BEGIN Given data

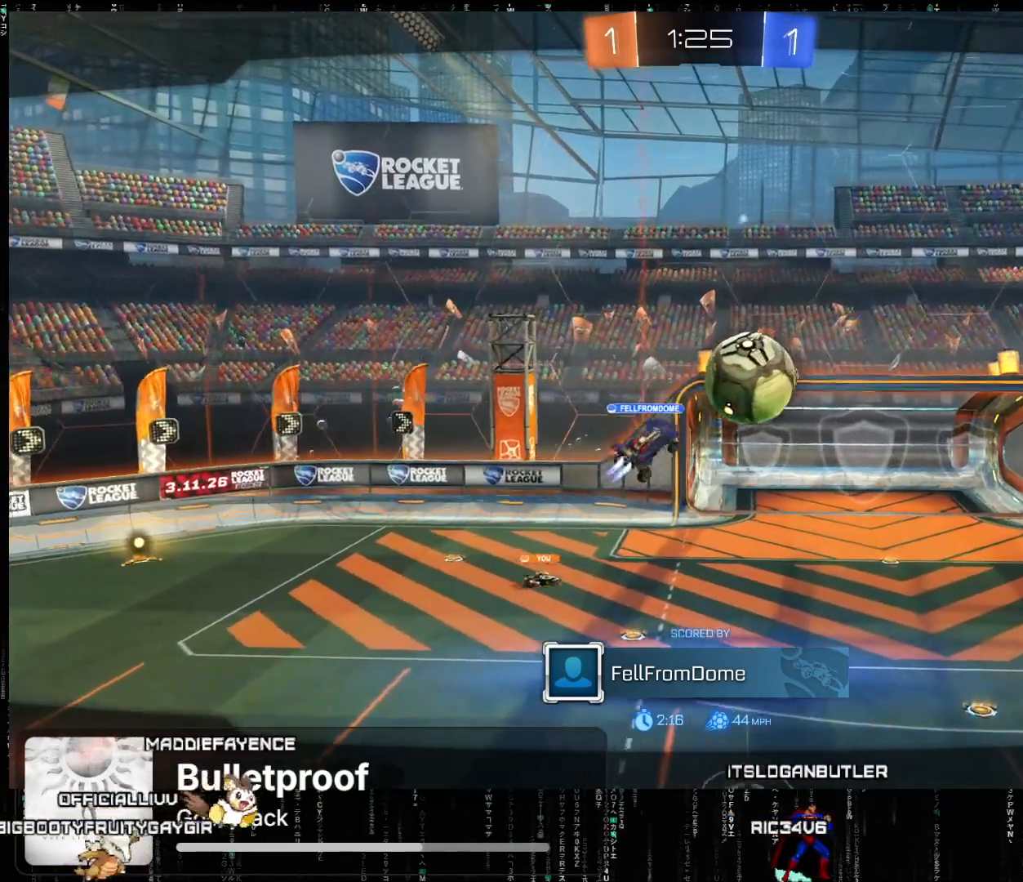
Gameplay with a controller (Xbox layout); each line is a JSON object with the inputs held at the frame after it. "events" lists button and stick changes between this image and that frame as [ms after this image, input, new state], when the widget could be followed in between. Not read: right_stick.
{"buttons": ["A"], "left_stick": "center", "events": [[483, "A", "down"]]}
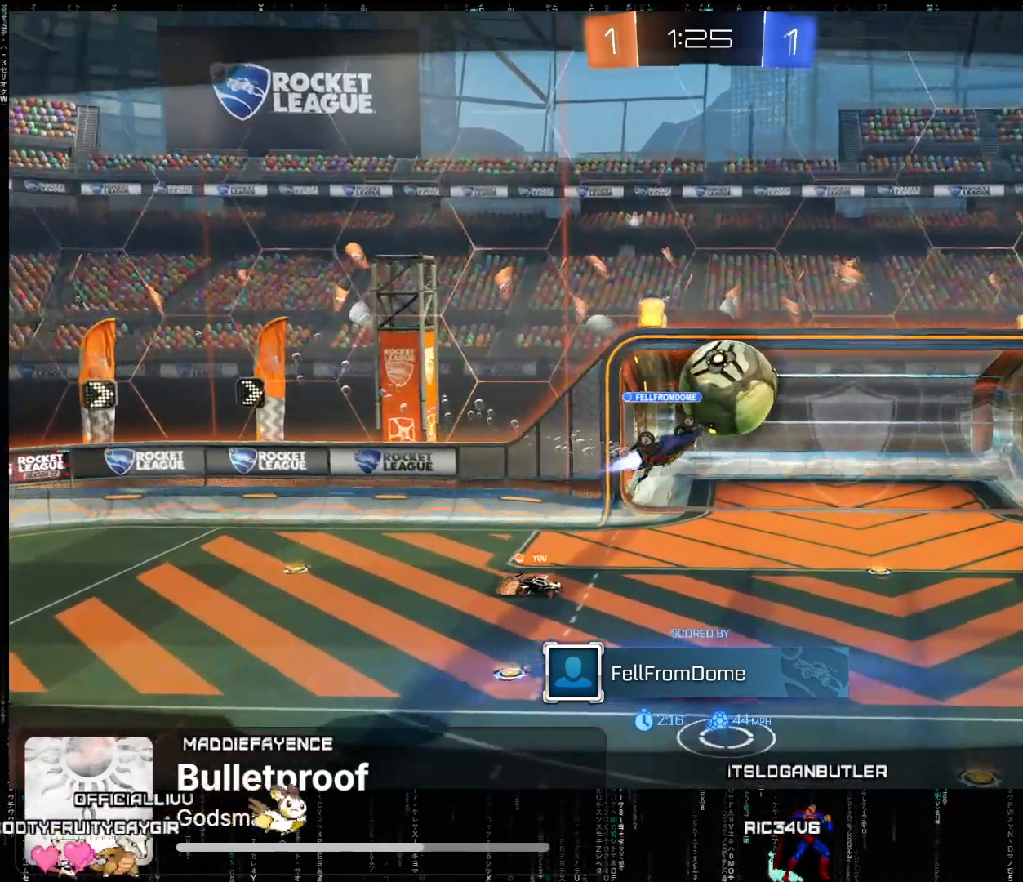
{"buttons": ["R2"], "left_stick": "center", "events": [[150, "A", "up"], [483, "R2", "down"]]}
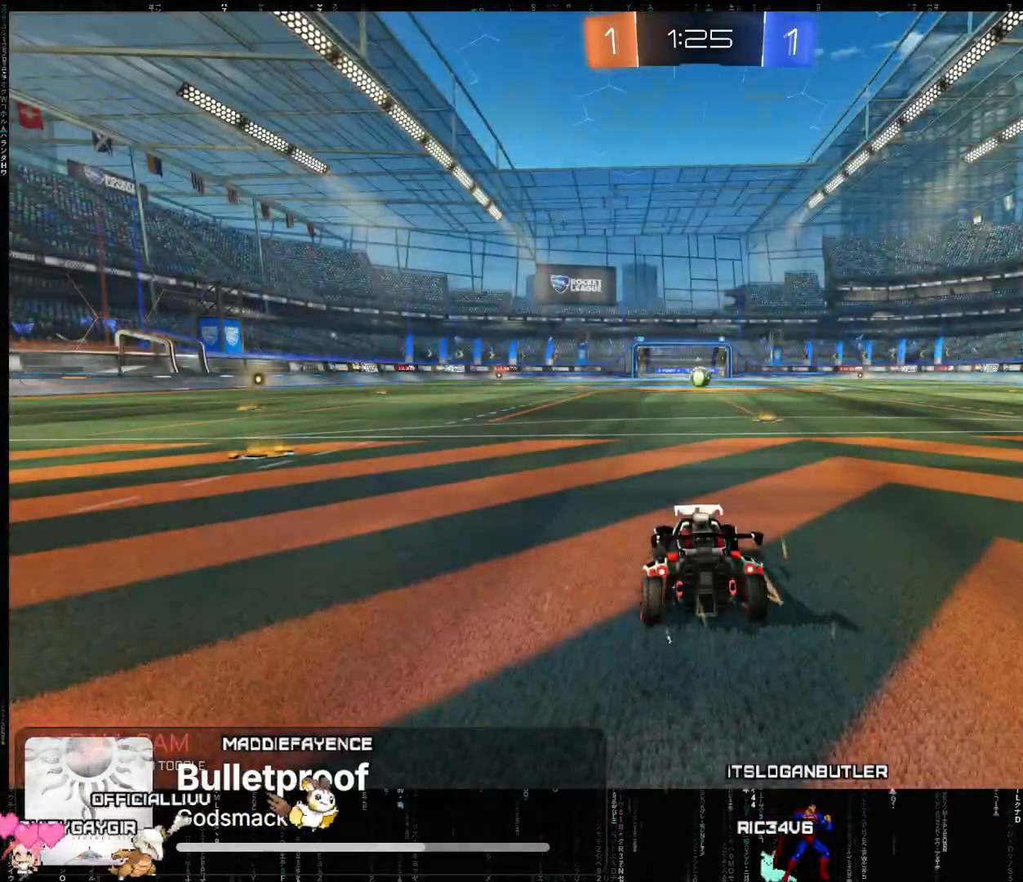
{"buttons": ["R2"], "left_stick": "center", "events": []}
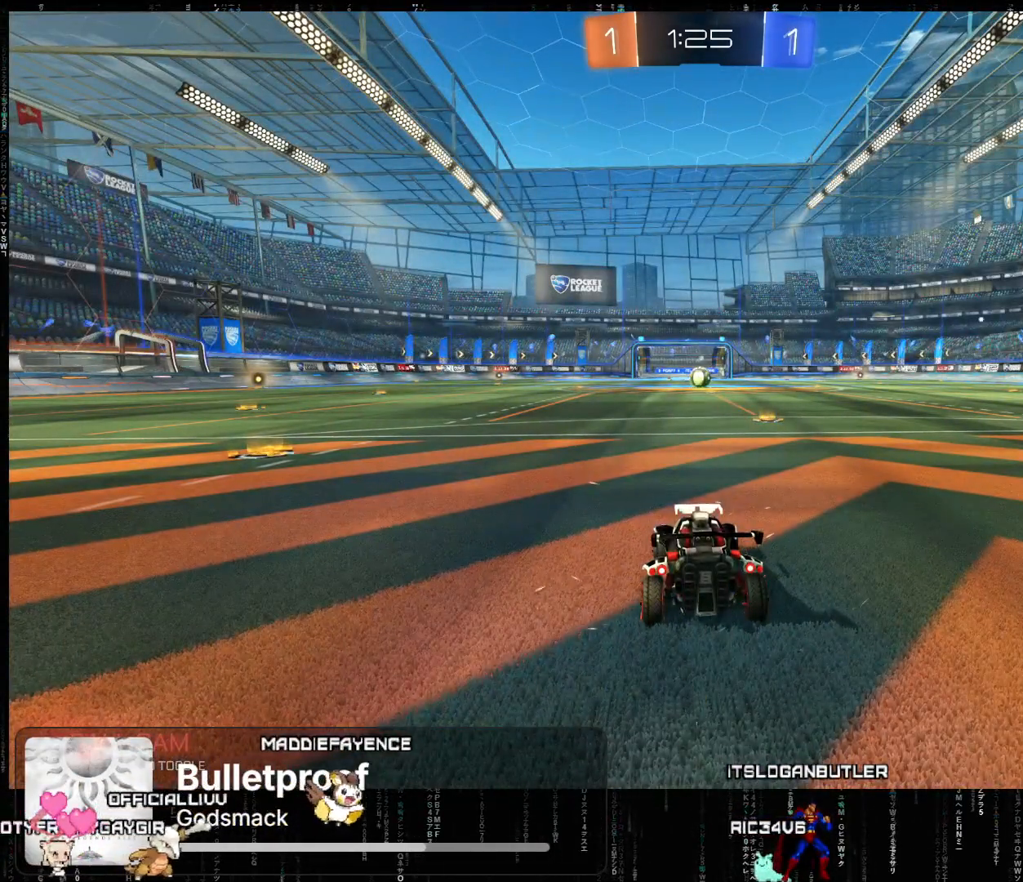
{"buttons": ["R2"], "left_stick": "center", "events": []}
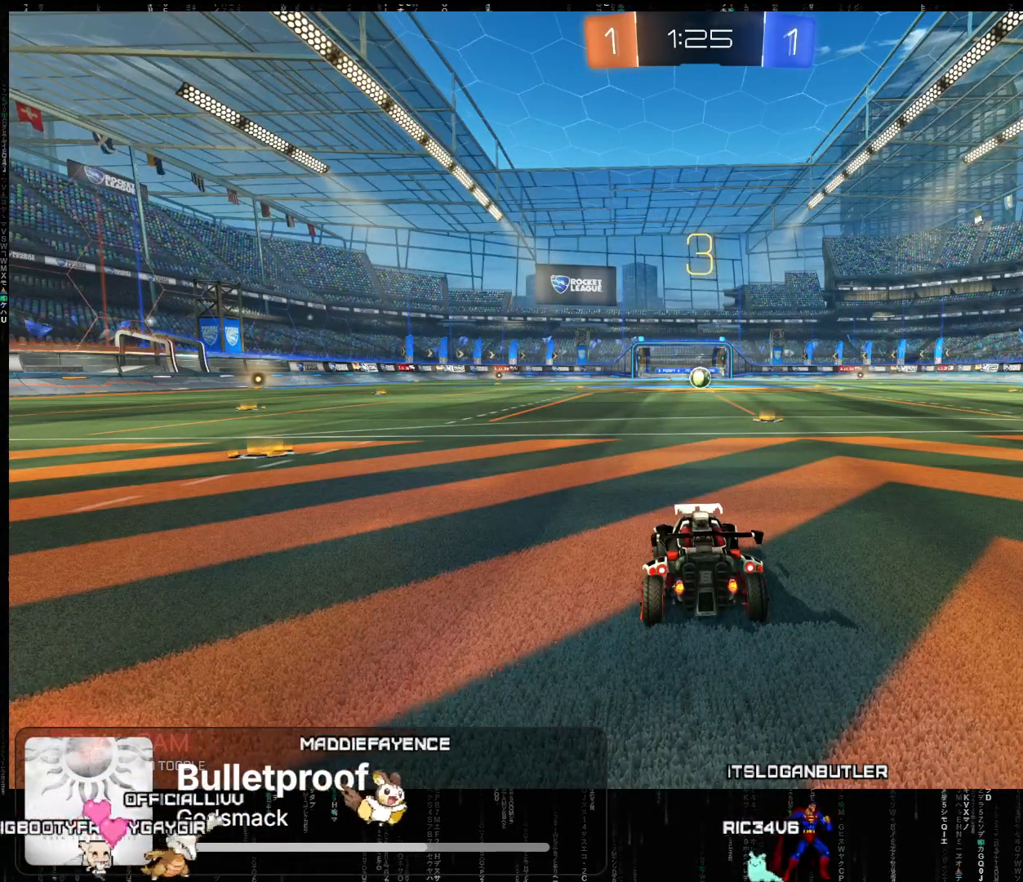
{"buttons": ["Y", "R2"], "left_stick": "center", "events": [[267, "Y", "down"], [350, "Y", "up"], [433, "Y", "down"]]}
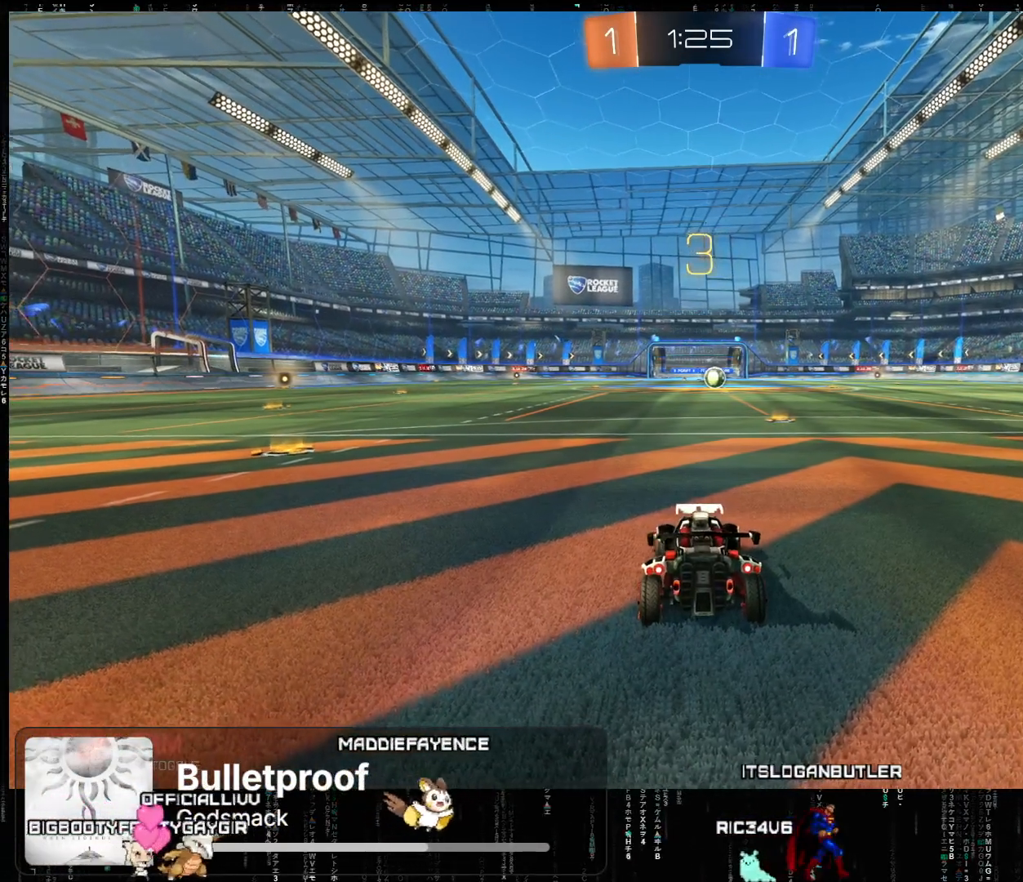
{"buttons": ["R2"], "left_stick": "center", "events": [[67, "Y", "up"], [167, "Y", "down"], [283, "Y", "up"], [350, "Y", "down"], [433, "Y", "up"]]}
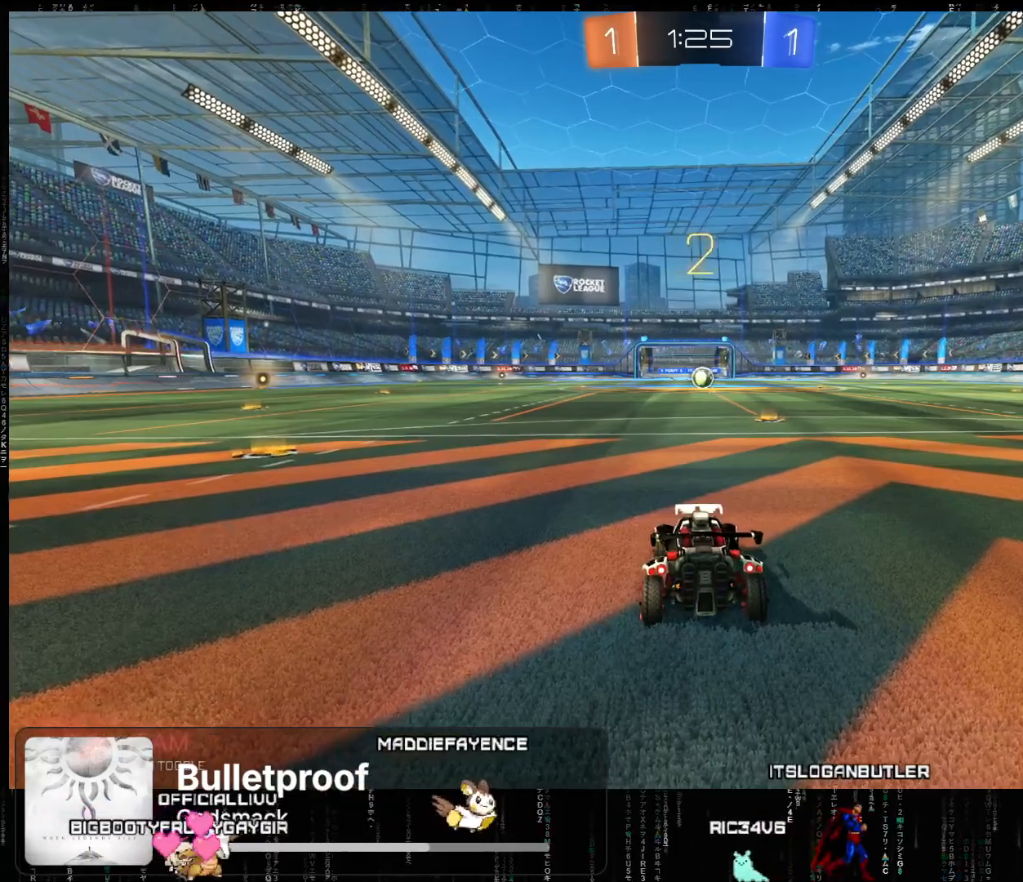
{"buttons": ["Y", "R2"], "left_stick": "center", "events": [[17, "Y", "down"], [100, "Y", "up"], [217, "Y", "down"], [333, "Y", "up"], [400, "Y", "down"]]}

END Given data

» **What to produce**
Your copy should match the entries exactly, minus the pictures.

» **Response below**
Gameplay with a controller (Xbox layout); each line is a JSON object with the inputs held at the frame after it. "events" lists button and stick changes between this image and that frame as [ms after this image, input, new state], when the widget could be followed in between. Not read: right_stick.
{"buttons": ["A"], "left_stick": "center", "events": [[483, "A", "down"]]}
{"buttons": ["R2"], "left_stick": "center", "events": [[150, "A", "up"], [483, "R2", "down"]]}
{"buttons": ["R2"], "left_stick": "center", "events": []}
{"buttons": ["R2"], "left_stick": "center", "events": []}
{"buttons": ["Y", "R2"], "left_stick": "center", "events": [[267, "Y", "down"], [350, "Y", "up"], [433, "Y", "down"]]}
{"buttons": ["R2"], "left_stick": "center", "events": [[67, "Y", "up"], [167, "Y", "down"], [283, "Y", "up"], [350, "Y", "down"], [433, "Y", "up"]]}
{"buttons": ["Y", "R2"], "left_stick": "center", "events": [[17, "Y", "down"], [100, "Y", "up"], [217, "Y", "down"], [333, "Y", "up"], [400, "Y", "down"]]}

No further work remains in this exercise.